Ich soll wohl deine Schlemmerei und feile Lust
Aufnähren, du gemeines Priesterhurenweib? (meretrix sacrificularia (V, 4).

Sie wird geschlagen und soll in eine Pferdehaut gesteckt werden. Auch Georg rüstet sich zum Kampf (V, 9); da nicht Liebe hilft, so sollen Hiebe helfen (verba verbera). Besiegst du mich, so sei du im Hause Herr. Andrisca, trotz ihrer Kampfeswuth besiegt, verspricht Besserung. Die beiden Freunde versöhnen sich mit den Weibern. Der Priester muß mit Schmach bedeckt abziehen. – Eine Strophe aus dem Chor zu Ende des I. Actes lautet (Preis des Ackerbaus):

D’rum werde nie der Bauer roth,
Wenn ihn der Thor verhöhnt;
Er sei durch edler Menschen Lob
Und Ruhm dafür versöhnt. –

Zuletzt will ich aus dem Josephus wesentliche Stellen hervorheben. Das Drama hat eine einfache Anlage; die Handlung ist eine geschlossene. Gleich zu Anfang verabschiedet sich Potiphar von seiner Gattin Aegla. „Pharo“ hat ihm einen Auftrag an den König von Aethiopien gegeben; er müsse gleich fort. Sie fragt: nec mecum in cubili dormis? Pharo’s Befehl zwingt zu schleuniger Abreise; der König ist als orientalischer Despot gedacht. Als Verwalter des Hauswesens bestellt er während der Abwesenheit Joseph. Die Frau klagt, welches Leben sie führe, dem Winde verheirathet oder dem fühllosen Felsen. Einem solchen Manne untreu zu sein, glaubt sie ein Recht zu haben. Der zärtliche Abschied von ihm ist Heuchelei. Sobald er fort ist, bricht ihre Leidenschaft zu Joseph hervor. Sie ladet ihn zum Mahle Abends. Doch vorher unterrichtet Joseph die Dienerschaft und die Tochter der Herrin Asenath im rechten Glauben; es sei kein Anubis, Serapis etc. Seltsamer Weise hat Asenath über das Wesen der Trinität von Joseph richtige Vorstellungen gewonnen. Im II. Acte klagt Joseph, kein Tag vergehe seit des Herrn Abreise, daß sie ihn nicht verführe und seine Schwachheit bestürme (fragilitatem sollicitat, II,) 1). An dem Kerkermeister hat Joseph einen Freund. Ihm beginnt er sein Geheimniß anzuvertrauen, da sieht er [27] die Herrin vor der Thür. Er ahnt neuen Kampf. Nicht ohne Grund erscheint sie hier in schönerem Schmuck. Er grüßt sie. Aegla: warum er sie nicht lieber Liebste als Herrin nenne (II, 4). J.: Weil ich als Herrin nur dich kenne, nicht als Weib. A.: Ich aber will dich, schöner Joseph, nicht als Knecht. Er solle es doch thun; bist du fromm, so hilf mir. Ist das Nächstenliebe? Hat Gott die Liebe nicht allen Wesen eingeimpft? Joseph erwidert: Für den Menschen habe Gott Schranken gesetzt. A.: Hier hast du die Gewähr der Ehe; nimm den Ring! J.: Soll ich gegen den Herrn treulos und undankbar sein? A.: Er hat dir befohlen, alles zu thun, was mir Freude macht. J.: Alles will ich thun, aber keine Sünde. A.: Ohne dich ist mir alles ohne Süßigkeit. Sie verspricht, ihn bei Hofe zu fördern, aller Niedrigkeit für immer zu entheben.

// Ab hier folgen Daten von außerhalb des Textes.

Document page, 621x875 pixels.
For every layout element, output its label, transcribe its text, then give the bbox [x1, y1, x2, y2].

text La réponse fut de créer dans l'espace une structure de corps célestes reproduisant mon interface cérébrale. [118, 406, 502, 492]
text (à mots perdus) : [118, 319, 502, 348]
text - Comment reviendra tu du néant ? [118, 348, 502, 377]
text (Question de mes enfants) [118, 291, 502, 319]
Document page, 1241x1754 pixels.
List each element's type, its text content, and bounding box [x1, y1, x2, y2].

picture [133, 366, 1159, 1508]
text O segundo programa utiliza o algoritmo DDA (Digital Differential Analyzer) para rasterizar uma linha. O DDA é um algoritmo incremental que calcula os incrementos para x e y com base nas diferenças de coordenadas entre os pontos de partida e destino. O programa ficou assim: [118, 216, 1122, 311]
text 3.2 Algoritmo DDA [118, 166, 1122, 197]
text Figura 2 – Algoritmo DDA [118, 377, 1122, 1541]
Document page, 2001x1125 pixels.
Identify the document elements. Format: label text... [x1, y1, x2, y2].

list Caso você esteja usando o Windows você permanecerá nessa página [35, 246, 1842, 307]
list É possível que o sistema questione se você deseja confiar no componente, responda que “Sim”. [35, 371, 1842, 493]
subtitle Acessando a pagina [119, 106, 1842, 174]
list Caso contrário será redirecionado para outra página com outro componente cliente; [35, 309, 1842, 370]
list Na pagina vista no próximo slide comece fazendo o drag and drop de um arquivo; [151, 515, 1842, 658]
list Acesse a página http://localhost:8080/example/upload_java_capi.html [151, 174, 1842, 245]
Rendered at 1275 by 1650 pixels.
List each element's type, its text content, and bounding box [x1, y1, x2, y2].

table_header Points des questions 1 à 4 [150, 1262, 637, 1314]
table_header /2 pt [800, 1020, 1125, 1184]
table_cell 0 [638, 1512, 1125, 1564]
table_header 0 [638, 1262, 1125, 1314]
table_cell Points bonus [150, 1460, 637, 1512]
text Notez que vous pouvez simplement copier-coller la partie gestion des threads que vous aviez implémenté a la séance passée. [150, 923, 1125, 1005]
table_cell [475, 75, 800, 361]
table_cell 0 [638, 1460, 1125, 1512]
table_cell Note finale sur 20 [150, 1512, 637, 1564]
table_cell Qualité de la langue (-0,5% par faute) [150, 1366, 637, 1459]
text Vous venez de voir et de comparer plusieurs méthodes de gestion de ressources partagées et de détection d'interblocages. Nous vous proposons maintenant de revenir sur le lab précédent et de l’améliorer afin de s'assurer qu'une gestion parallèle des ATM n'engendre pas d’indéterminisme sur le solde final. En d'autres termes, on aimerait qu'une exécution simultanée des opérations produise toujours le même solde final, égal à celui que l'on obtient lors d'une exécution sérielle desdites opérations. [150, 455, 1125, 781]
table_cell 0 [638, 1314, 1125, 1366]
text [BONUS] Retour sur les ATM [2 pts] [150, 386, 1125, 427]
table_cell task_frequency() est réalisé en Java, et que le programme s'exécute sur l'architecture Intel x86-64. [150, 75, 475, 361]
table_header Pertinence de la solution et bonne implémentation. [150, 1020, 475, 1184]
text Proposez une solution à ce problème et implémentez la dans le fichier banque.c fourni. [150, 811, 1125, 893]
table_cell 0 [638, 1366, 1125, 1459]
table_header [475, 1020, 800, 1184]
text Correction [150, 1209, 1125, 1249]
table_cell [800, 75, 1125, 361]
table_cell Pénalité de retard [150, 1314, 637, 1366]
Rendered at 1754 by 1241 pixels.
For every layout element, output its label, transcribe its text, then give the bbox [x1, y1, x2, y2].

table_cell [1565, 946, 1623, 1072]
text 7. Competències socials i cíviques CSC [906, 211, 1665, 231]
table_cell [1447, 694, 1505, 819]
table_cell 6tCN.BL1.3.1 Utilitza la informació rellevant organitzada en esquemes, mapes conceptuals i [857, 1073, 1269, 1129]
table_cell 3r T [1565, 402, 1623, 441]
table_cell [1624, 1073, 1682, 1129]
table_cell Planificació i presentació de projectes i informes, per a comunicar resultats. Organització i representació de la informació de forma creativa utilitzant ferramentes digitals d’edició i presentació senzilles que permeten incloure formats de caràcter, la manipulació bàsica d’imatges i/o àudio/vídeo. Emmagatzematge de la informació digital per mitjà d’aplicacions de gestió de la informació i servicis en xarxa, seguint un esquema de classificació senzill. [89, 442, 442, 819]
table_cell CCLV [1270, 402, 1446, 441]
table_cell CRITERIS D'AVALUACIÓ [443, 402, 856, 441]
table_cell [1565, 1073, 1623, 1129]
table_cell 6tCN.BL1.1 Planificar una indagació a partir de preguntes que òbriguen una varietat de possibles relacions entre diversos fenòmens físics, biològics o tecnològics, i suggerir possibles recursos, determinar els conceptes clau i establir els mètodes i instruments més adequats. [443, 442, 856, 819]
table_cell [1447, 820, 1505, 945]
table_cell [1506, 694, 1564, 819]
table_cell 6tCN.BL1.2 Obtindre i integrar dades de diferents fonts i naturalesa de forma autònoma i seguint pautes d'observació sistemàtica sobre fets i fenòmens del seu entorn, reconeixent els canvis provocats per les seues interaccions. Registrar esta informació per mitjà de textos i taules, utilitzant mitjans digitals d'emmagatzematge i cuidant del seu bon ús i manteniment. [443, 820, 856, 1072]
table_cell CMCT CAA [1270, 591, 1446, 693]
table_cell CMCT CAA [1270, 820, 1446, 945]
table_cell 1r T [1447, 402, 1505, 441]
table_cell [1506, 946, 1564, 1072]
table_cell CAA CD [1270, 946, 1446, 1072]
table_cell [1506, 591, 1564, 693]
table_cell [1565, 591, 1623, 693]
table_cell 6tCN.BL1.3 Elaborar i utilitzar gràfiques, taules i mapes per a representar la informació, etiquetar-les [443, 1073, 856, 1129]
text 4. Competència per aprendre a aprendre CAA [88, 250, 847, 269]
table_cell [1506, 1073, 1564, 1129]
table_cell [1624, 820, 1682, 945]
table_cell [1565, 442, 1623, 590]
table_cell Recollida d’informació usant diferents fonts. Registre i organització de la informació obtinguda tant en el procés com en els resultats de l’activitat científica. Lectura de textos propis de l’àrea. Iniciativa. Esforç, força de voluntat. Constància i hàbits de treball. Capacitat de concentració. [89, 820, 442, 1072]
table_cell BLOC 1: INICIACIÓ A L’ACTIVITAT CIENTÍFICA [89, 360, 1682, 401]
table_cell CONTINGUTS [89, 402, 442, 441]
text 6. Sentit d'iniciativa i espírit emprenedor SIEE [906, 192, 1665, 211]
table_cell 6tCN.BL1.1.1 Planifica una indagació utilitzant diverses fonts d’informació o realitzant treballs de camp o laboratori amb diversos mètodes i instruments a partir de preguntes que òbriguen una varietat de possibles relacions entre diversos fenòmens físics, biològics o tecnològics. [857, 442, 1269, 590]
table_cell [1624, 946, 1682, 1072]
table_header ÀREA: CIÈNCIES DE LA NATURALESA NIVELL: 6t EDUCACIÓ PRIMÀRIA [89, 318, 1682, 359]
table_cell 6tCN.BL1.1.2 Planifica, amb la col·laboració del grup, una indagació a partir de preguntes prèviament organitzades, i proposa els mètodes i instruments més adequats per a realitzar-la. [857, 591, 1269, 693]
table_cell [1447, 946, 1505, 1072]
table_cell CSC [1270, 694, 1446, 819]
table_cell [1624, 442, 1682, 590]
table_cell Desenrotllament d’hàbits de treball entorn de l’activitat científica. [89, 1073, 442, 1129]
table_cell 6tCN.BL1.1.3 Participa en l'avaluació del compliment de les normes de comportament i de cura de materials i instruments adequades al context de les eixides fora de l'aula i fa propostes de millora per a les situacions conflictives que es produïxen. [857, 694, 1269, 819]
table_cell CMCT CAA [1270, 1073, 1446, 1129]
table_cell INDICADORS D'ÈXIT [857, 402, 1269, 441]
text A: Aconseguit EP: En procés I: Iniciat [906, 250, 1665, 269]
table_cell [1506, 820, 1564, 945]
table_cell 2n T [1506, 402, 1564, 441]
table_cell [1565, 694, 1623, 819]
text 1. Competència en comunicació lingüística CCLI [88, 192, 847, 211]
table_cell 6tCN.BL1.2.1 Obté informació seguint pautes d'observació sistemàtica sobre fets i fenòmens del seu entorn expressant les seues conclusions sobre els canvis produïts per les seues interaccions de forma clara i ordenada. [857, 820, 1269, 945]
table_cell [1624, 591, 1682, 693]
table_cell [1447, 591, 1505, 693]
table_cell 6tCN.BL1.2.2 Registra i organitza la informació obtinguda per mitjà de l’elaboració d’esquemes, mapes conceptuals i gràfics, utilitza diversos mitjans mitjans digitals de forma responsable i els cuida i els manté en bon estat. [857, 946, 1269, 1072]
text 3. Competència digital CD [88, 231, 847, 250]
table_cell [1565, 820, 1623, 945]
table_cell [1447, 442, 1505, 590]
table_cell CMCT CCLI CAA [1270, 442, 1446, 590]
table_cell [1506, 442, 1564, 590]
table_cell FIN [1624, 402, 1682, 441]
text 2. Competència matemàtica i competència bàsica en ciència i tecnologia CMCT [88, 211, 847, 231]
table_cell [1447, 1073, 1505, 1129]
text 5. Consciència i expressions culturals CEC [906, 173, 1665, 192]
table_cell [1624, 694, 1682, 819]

Hörst du mein Flehen, meine Seufzer? Kannst du nicht
Ermessen, welche Liebesgluth dies Herz bestürm? …

J. Nein! nichts ist nützlich, was zugleich nicht sittlich ist.
A. Er quäle sie mit seinen Reden von Gott und der philosophischen Diftelei.

Sprich doch ein Wort der Liebe, sprich des Trostes mir!
Ach, harter Joseph, härter als der Caucasus,
Denn keine Bitten rühren dir dein starres Herz.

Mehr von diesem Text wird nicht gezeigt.